Issue in hazelcast plugin initialization

Harshad_D · August 30, 2013, 4:19pm

We believe that there is an issue in the hazelcast plugin initialization.

The normal flow:

During plugin initialization, in the constructor of ClusterListener, the plugin creates various caches.
It also adds EntryListeners to these caches.
These EntryListeners upon certain events on the cache, populates ‘nodeSessions’ in the ClusterListener that maintains certain information of various caches in each node of the cluster.
When a member leaves the cluster, some other member assumes the ‘senior’ position and then tries to clean up the node by removing the node’s footprint by calling ‘cleanupNode()’ for this node that is leaving.

The issue:

During initialization of the plugin, in the constructor of the Clusterlistener, the plugin creates various caches.
Note at these point that the cache migration (to the ClusteredCache) has not been completed yet. The cache migration is completed within joinCluster() during the processing of event EventType.joined_cluster inside ClusterManager.
Due to this, the entry listeners are not being added to the caches in the constructor of the ClusterListener.
This leads to the fact that ‘nodeSessions’ data structure is not being populated during various events occurring on the caches.
And then - when a member leaves, it’s sessions are not getting cleaned up correctly by the next ‘senior’ member.
This creates zombie sessions (that has pending subscriptions) that never get cleaned up.

The solution:

Whenever we migrate caches to ClusteredCache, we need to add entry listeners to them. Currently cache migration happens during handling of joined cluster event. I have attached a patch file that can be a possible solution to this problem. I did some testing after this cange and I can see that node data is geting cleaned up correctly during a rolling restart of the cluster.

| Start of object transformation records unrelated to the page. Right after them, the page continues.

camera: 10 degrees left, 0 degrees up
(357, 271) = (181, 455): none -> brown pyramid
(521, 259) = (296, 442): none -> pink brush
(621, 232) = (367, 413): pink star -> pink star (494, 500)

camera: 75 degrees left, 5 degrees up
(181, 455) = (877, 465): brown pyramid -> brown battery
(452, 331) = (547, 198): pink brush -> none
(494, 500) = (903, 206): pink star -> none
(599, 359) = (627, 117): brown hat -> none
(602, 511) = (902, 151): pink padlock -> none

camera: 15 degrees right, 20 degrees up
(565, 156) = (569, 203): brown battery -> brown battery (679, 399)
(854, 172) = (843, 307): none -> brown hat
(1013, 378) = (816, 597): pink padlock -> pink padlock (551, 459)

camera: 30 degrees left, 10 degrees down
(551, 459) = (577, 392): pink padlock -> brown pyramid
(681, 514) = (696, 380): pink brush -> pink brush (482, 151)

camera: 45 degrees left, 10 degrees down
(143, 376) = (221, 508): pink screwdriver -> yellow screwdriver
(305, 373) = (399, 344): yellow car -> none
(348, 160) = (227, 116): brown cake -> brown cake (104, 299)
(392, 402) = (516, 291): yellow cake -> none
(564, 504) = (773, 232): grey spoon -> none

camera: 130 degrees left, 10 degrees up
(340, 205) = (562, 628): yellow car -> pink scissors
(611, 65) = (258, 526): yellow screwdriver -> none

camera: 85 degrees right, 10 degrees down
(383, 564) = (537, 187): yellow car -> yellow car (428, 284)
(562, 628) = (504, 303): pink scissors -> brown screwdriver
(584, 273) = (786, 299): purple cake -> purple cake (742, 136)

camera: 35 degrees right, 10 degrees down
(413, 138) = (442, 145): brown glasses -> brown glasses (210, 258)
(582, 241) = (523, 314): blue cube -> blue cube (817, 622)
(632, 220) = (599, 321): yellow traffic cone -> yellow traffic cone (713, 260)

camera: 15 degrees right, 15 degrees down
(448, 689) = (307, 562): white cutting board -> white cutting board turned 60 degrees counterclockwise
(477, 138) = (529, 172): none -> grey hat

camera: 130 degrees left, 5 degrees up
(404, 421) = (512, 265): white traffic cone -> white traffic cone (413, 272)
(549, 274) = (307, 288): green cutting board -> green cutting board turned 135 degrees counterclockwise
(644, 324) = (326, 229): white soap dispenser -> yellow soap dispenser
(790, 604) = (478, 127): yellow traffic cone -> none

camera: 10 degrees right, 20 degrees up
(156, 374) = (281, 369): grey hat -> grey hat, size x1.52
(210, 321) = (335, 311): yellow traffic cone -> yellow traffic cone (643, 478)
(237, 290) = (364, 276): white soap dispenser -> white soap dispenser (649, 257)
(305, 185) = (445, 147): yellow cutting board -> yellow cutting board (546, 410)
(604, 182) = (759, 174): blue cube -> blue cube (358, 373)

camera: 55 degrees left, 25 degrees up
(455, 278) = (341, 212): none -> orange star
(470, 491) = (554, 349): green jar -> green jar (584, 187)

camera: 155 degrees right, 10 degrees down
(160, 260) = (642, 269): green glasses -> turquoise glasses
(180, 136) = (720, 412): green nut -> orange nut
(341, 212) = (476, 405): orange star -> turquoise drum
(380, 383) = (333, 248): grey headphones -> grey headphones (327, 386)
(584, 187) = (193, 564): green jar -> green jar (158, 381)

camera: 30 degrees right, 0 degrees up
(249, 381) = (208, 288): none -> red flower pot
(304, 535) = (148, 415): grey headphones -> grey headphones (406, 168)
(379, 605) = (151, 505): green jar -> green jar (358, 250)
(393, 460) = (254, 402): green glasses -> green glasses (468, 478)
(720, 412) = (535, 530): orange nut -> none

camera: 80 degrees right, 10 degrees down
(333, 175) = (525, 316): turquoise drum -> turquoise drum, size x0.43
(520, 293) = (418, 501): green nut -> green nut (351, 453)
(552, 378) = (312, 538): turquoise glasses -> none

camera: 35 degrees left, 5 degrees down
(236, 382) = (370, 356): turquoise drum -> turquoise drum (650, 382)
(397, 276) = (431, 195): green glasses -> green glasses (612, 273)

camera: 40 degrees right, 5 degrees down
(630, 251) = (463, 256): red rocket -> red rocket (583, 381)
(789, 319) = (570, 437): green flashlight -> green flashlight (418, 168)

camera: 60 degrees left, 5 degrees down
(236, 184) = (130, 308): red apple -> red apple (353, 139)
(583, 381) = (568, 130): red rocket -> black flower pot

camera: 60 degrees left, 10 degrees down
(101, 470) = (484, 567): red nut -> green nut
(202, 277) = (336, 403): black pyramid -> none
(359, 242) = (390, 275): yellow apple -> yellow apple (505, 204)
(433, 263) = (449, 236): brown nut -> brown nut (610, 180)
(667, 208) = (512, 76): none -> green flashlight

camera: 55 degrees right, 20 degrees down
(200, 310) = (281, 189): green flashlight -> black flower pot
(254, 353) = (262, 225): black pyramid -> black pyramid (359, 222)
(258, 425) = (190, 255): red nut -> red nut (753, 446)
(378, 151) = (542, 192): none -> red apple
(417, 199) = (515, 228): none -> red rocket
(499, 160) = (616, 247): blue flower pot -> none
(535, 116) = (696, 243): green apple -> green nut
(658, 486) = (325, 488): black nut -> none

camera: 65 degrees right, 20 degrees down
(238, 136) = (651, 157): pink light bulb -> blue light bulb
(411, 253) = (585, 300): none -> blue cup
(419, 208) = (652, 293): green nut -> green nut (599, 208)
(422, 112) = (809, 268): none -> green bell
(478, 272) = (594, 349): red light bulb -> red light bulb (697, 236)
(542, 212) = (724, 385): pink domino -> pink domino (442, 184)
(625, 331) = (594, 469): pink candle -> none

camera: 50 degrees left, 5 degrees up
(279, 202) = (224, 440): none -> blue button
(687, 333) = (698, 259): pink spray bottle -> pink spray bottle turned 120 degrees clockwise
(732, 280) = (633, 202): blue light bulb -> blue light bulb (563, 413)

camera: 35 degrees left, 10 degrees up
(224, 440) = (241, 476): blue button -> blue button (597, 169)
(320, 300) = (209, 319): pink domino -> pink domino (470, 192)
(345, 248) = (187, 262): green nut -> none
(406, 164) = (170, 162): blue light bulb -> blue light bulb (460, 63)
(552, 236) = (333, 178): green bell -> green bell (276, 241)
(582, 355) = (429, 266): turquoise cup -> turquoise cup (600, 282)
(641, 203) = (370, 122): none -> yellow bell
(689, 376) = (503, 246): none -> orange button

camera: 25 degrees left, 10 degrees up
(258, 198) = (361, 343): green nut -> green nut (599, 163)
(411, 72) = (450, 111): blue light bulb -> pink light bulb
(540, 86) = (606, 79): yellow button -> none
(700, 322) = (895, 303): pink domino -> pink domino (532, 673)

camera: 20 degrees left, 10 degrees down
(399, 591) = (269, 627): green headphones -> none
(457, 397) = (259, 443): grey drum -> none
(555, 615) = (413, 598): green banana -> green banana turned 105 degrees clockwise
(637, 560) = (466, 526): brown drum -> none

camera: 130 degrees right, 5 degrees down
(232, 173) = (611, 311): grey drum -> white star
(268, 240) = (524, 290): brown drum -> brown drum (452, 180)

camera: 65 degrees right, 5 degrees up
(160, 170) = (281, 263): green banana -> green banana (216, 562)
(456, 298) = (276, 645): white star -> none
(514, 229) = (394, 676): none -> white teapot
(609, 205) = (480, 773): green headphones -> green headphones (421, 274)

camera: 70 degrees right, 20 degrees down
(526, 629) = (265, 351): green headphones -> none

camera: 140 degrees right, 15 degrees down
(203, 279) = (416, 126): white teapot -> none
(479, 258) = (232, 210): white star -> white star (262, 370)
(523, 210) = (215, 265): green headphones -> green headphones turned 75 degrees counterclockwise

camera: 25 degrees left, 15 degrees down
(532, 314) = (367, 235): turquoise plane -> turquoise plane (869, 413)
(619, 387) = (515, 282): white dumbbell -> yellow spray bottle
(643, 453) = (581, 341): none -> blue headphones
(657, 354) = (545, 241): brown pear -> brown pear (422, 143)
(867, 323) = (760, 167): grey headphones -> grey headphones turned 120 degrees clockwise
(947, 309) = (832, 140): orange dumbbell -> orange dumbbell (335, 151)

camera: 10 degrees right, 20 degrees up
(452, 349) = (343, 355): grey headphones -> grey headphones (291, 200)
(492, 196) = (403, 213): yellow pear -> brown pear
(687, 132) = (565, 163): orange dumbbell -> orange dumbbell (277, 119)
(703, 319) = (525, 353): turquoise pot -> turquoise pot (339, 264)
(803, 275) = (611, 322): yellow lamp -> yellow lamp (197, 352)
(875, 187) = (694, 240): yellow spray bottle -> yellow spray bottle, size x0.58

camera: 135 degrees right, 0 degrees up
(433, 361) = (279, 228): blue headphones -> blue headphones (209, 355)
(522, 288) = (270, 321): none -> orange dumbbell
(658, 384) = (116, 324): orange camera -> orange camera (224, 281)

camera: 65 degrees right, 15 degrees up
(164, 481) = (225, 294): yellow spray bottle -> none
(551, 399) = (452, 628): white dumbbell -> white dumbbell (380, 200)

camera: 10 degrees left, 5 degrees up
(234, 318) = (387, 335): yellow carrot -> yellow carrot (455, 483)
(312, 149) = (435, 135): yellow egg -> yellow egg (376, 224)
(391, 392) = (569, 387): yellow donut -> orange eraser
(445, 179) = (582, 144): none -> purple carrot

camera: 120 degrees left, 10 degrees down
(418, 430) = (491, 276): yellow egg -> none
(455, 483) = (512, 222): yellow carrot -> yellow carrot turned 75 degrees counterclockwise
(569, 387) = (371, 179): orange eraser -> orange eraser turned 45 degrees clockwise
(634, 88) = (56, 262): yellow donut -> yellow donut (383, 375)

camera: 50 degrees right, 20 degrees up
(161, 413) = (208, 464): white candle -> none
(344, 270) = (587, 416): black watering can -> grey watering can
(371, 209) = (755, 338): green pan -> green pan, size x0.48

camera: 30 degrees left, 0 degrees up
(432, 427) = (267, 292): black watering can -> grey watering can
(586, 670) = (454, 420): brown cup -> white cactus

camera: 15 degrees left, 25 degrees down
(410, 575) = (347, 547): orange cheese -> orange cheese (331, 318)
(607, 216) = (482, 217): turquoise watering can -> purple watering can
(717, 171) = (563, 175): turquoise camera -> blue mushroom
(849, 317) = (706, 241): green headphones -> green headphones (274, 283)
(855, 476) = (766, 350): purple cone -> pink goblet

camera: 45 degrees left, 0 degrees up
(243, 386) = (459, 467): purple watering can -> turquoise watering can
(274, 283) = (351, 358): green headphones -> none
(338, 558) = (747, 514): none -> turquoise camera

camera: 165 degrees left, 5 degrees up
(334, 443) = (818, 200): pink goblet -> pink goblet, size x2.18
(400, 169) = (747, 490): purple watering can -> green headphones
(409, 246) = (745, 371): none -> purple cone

Let me know if you need more information.

Thanks!

Tom_Evans1 · September 18, 2013, 12:34am

Hi Harshad -

Thanks for posting this patch and providing the detailed documentation. I will take a look at your patch and merge this into the plugin for the next update. Refer to OF-699 for status updates.

Tom

luke8 · February 28, 2014, 8:31pm

Thanks Harshad D! This patch fixed our issue and has saved us a lot of troubleshooting time. We were experiencing login issues when the Master server would switch to the Slave server and then back to Master.